The rock is surrounded by a elevated walkway that has a railing that is about chest high. The bottom of the railing is glass so that children can look through. The only way to really take photos is over the railing. The light in the building is kept really low which required some really long shutter speeds. To take the photos I wanted, I ended up extending the center column over the railing using the horizontal feature.

Camera: Pentax K10D
Exposure: 6 seconds
Aperture: f/8.0
Focal Length: 120 mm
ISO Speed:100
Lens: Sigma AF 75-200mm f3.8



The other really great thing about the horizontal arm feature is that it is a feature that doesn't always have to be used. If the use just requires a regular tripod, well the cross arm tripods are regular tripods. This isn't true with the Benro Trekker and the like, but any other horizontal arm tripod will simply work as a normal tripod as needed.

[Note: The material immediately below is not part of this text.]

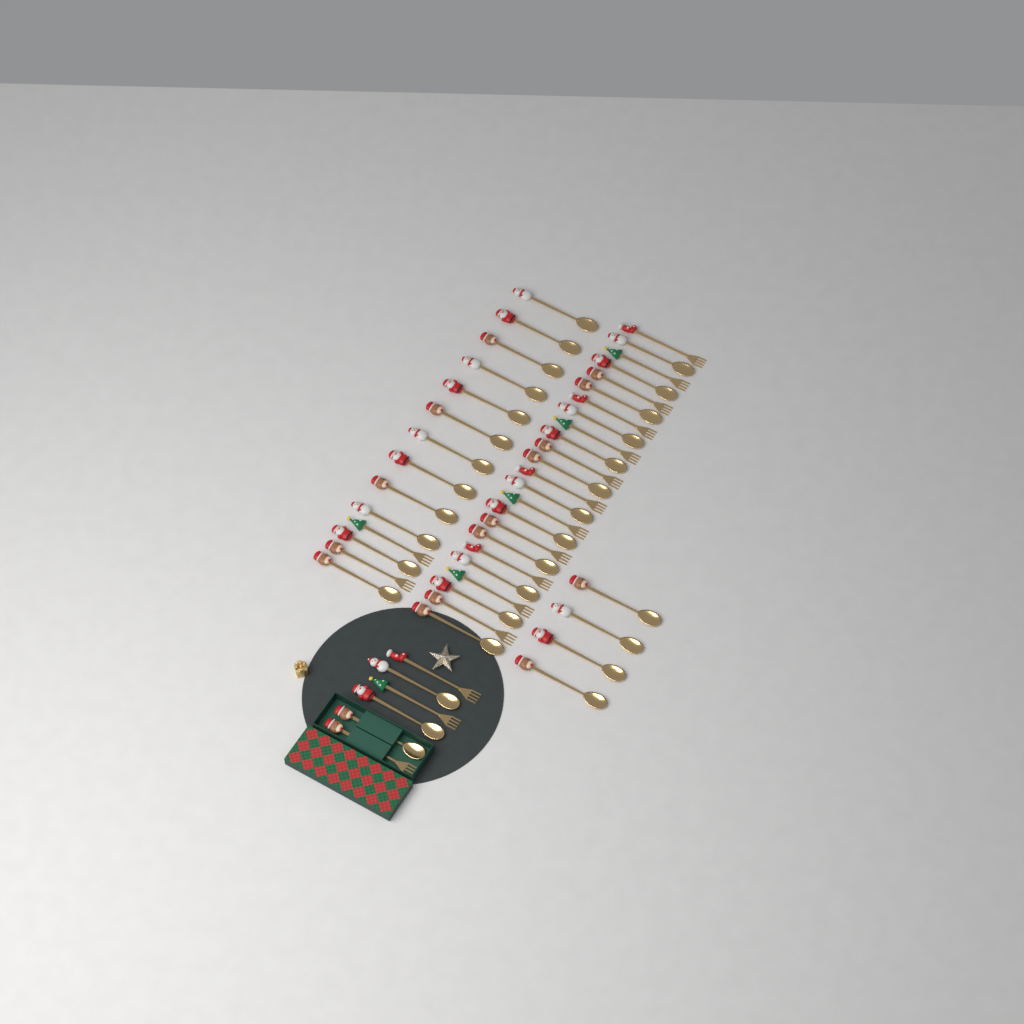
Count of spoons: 31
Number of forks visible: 17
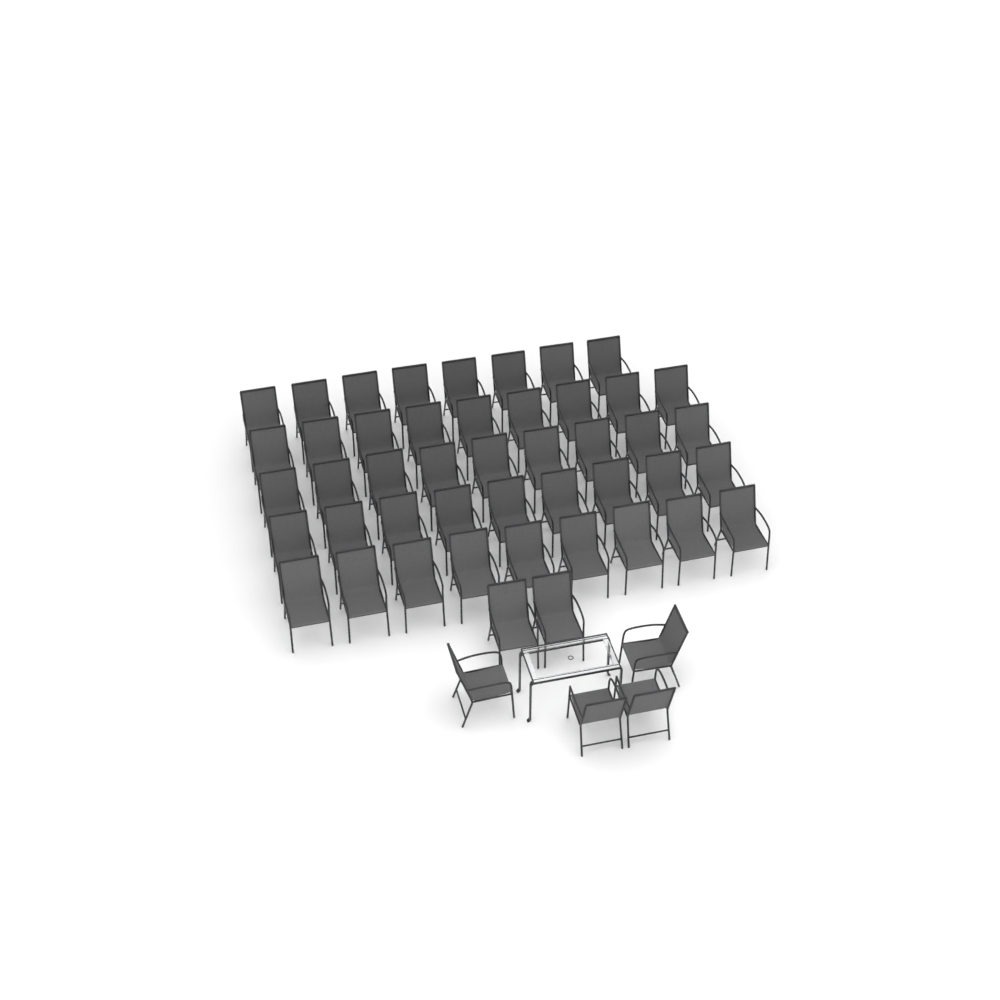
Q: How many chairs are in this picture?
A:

You can increase the stability a lot when using the center column out horizontally just by having one of the legs spread out at next step wider angle and the horizontal column out between the two narrower spread legs. The column can be at any angle and it is stable. If you look at the second photo I posted of the setup, you can kind of see that I'm using it there. It actually is more stable when the legs are extended out than when using the tripod legs collapsed. I don't think you can actually tip over the tripod with the legs extended and one is out at the wider angle with the center column between the two narrow legs. I think the legs would have to bend/break before it would tip.

For all the scary, scary, talk, a little care and thought is all that is really needed. It is the same care and thought I use when putting the camera on the ball head quick release, the same care and thought I use when changing lenses, and the same care and thought I use when cleaning my camera. Too much for some, shrug?